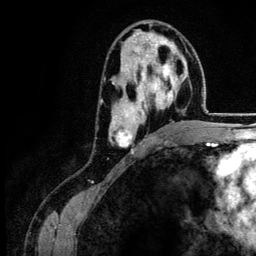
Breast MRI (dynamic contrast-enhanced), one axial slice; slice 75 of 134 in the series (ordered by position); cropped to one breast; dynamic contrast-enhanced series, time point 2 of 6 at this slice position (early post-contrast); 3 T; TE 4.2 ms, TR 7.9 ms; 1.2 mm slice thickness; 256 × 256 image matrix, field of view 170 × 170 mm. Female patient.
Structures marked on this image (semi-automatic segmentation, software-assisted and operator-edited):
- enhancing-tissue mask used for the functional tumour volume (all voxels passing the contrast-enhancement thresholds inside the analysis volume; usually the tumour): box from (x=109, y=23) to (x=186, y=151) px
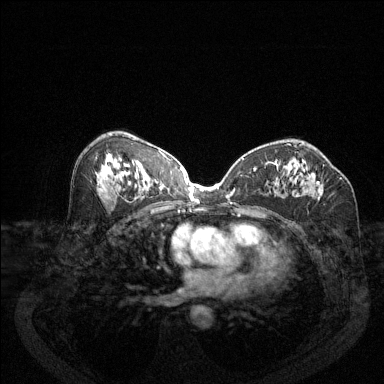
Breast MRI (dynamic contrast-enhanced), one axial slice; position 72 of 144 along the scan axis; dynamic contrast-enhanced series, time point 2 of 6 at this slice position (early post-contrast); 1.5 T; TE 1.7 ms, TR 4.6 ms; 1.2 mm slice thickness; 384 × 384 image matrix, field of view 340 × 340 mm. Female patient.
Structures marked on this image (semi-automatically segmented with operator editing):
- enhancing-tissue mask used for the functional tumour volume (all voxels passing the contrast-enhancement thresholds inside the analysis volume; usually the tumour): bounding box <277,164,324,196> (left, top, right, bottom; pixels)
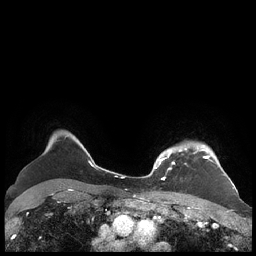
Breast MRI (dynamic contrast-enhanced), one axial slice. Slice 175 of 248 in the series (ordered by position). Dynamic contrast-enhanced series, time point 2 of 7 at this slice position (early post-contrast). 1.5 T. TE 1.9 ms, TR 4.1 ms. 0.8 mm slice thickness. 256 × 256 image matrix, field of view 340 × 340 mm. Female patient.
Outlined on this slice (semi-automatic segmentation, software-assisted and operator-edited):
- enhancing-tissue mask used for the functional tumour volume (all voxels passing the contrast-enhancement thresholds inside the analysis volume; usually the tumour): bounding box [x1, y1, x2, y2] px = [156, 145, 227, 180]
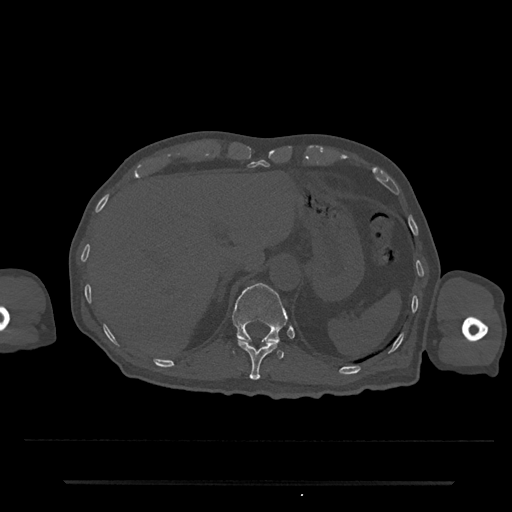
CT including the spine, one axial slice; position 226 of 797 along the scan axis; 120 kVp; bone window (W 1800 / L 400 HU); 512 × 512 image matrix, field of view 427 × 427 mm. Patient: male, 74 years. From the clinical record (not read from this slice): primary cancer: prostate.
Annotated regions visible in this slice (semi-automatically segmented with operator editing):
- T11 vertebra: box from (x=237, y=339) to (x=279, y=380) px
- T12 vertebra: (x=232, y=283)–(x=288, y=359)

--

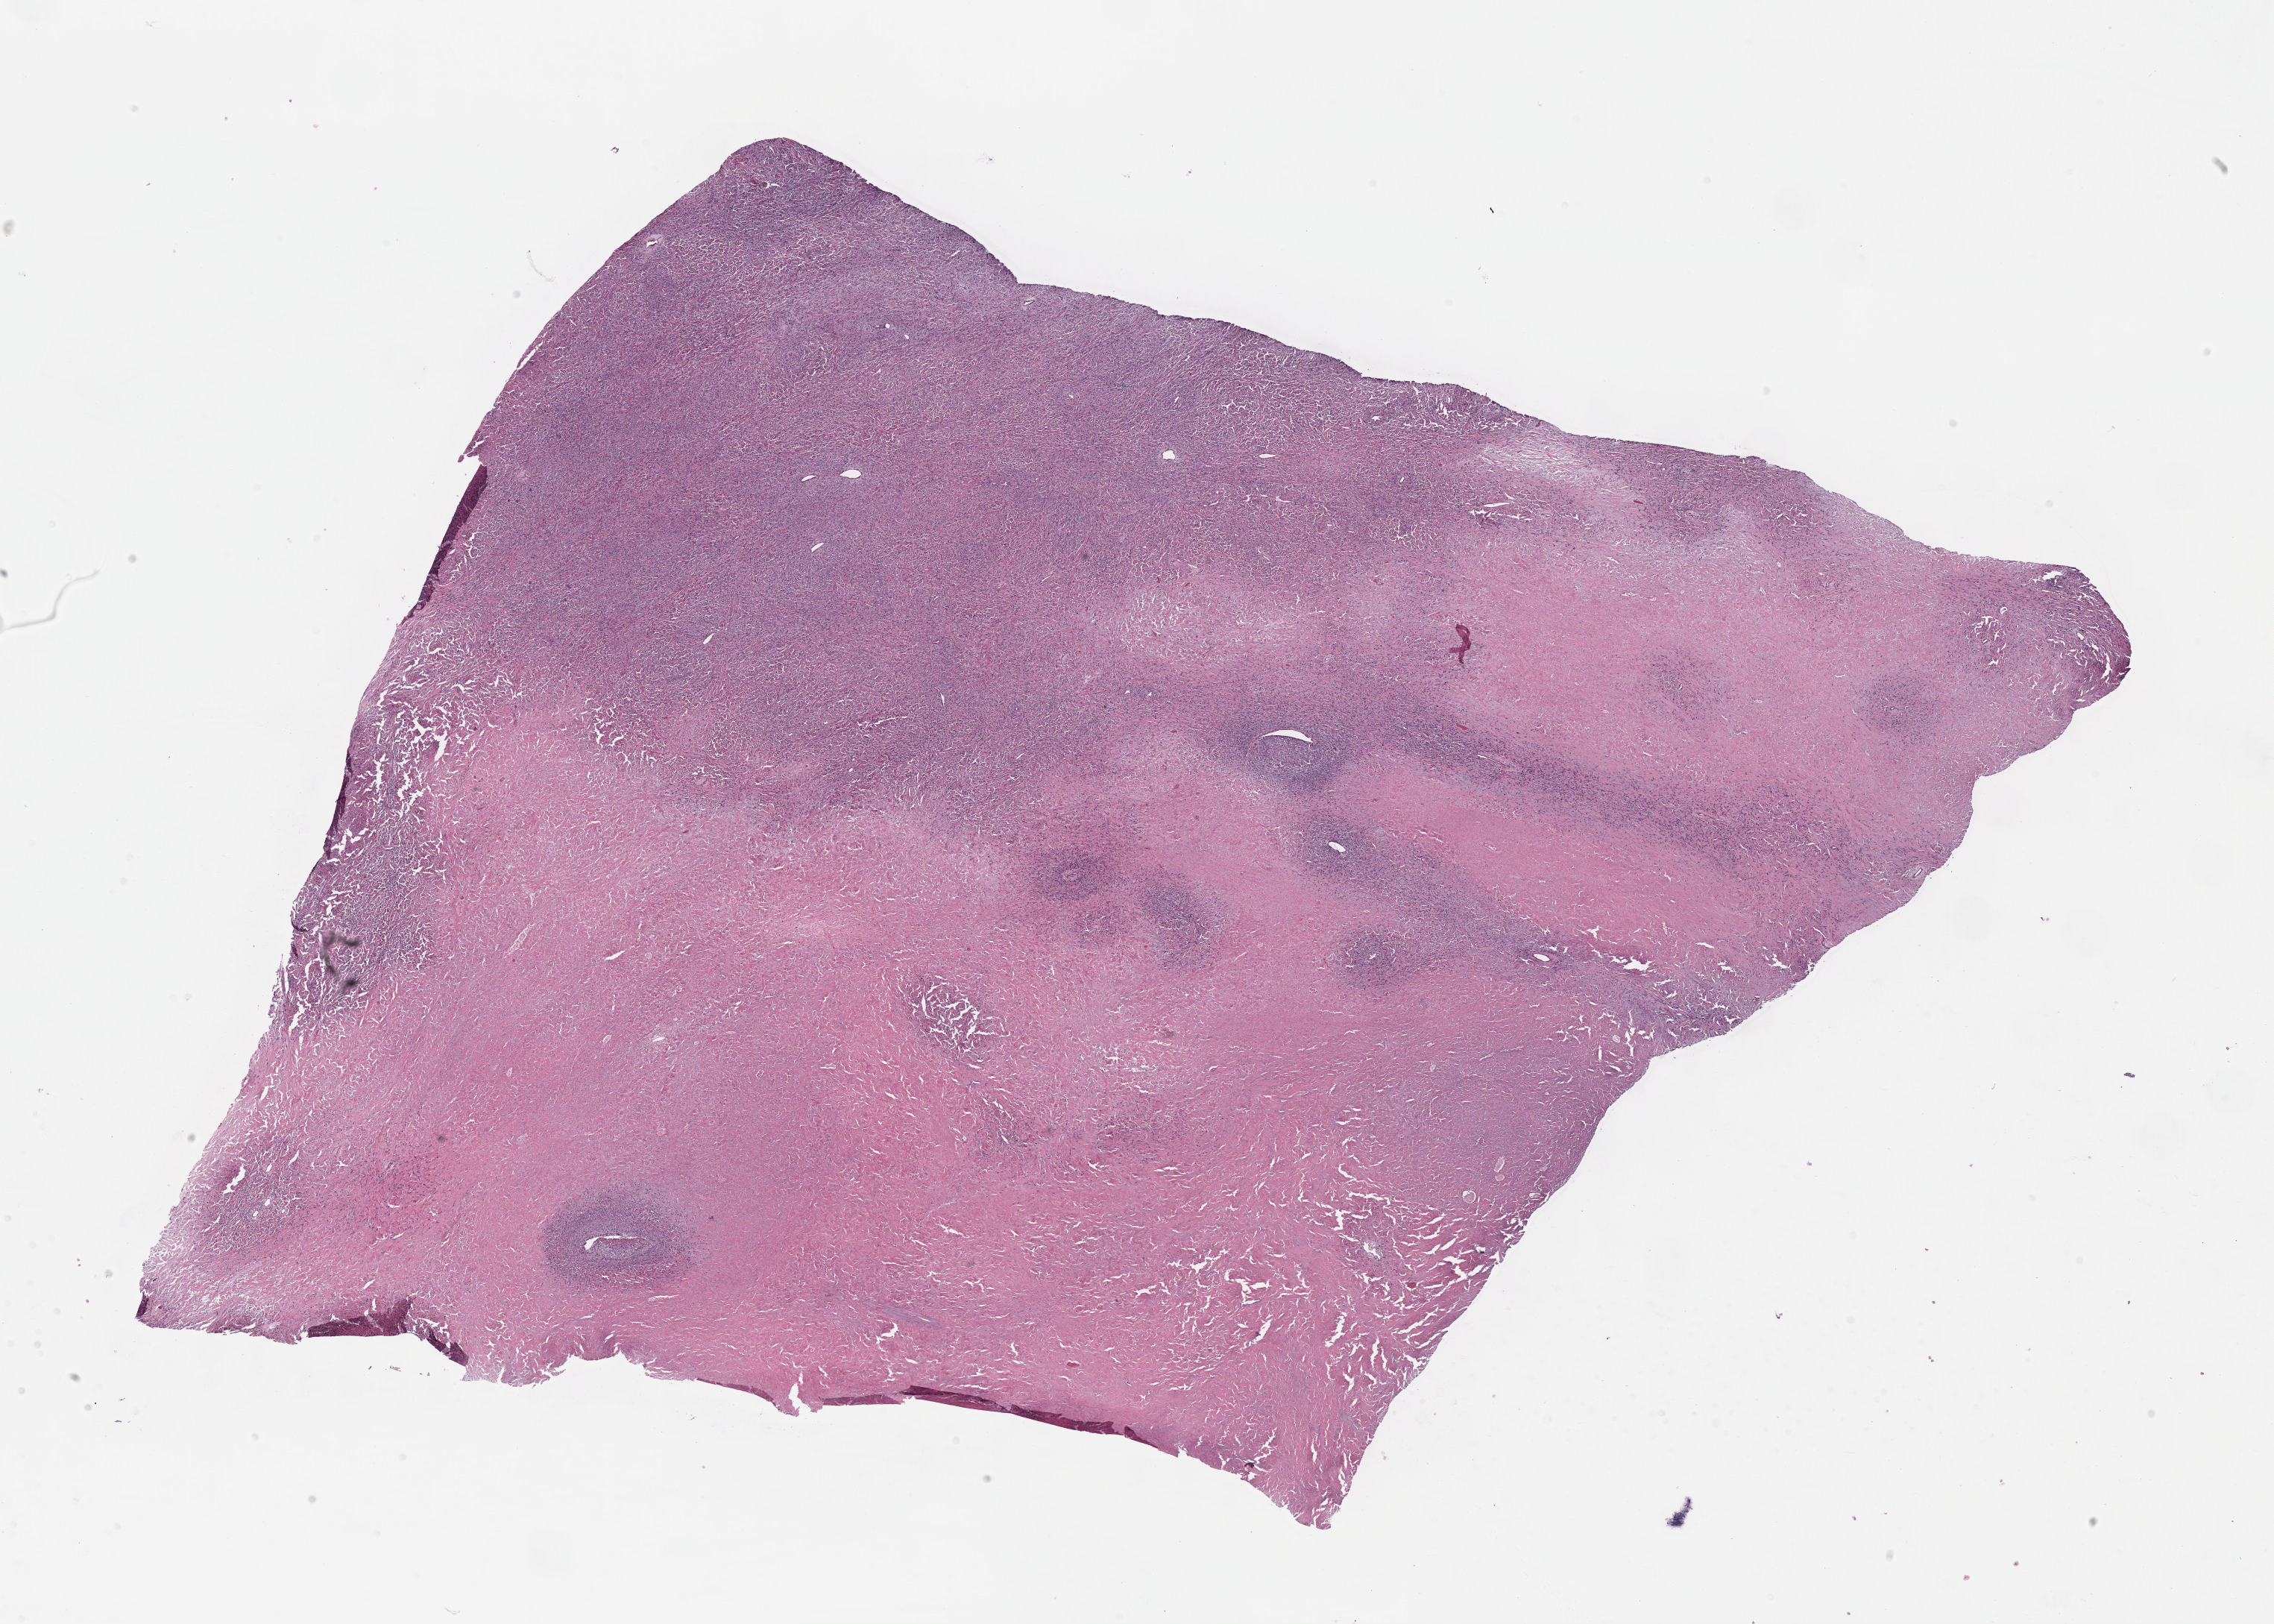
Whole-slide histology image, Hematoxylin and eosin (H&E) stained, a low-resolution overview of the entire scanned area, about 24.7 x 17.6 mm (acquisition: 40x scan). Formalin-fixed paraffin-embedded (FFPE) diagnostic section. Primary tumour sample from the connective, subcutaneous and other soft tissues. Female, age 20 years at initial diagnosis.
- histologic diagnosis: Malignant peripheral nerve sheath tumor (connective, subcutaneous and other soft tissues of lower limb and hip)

**WORK ORDER:** In the listing above, find the line containing "Breast MRI (dynamic contrast-enhanced), one axial slice; slice" and the line containing "Structures marked on this image (semi-automatically"; print those lines and every line between them exactly, leaving out pictures.

**EXERCISE RESULT:**
Breast MRI (dynamic contrast-enhanced), one axial slice; slice 75 of 134 in the series (ordered by position); cropped to one breast; dynamic contrast-enhanced series, time point 2 of 6 at this slice position (early post-contrast); 3 T; TE 4.2 ms, TR 7.9 ms; 1.2 mm slice thickness; 256 × 256 image matrix, field of view 170 × 170 mm. Female patient.
Structures marked on this image (semi-automatic segmentation, software-assisted and operator-edited):
- enhancing-tissue mask used for the functional tumour volume (all voxels passing the contrast-enhancement thresholds inside the analysis volume; usually the tumour): box from (x=109, y=23) to (x=186, y=151) px
Breast MRI (dynamic contrast-enhanced), one axial slice; position 72 of 144 along the scan axis; dynamic contrast-enhanced series, time point 2 of 6 at this slice position (early post-contrast); 1.5 T; TE 1.7 ms, TR 4.6 ms; 1.2 mm slice thickness; 384 × 384 image matrix, field of view 340 × 340 mm. Female patient.
Structures marked on this image (semi-automatically segmented with operator editing):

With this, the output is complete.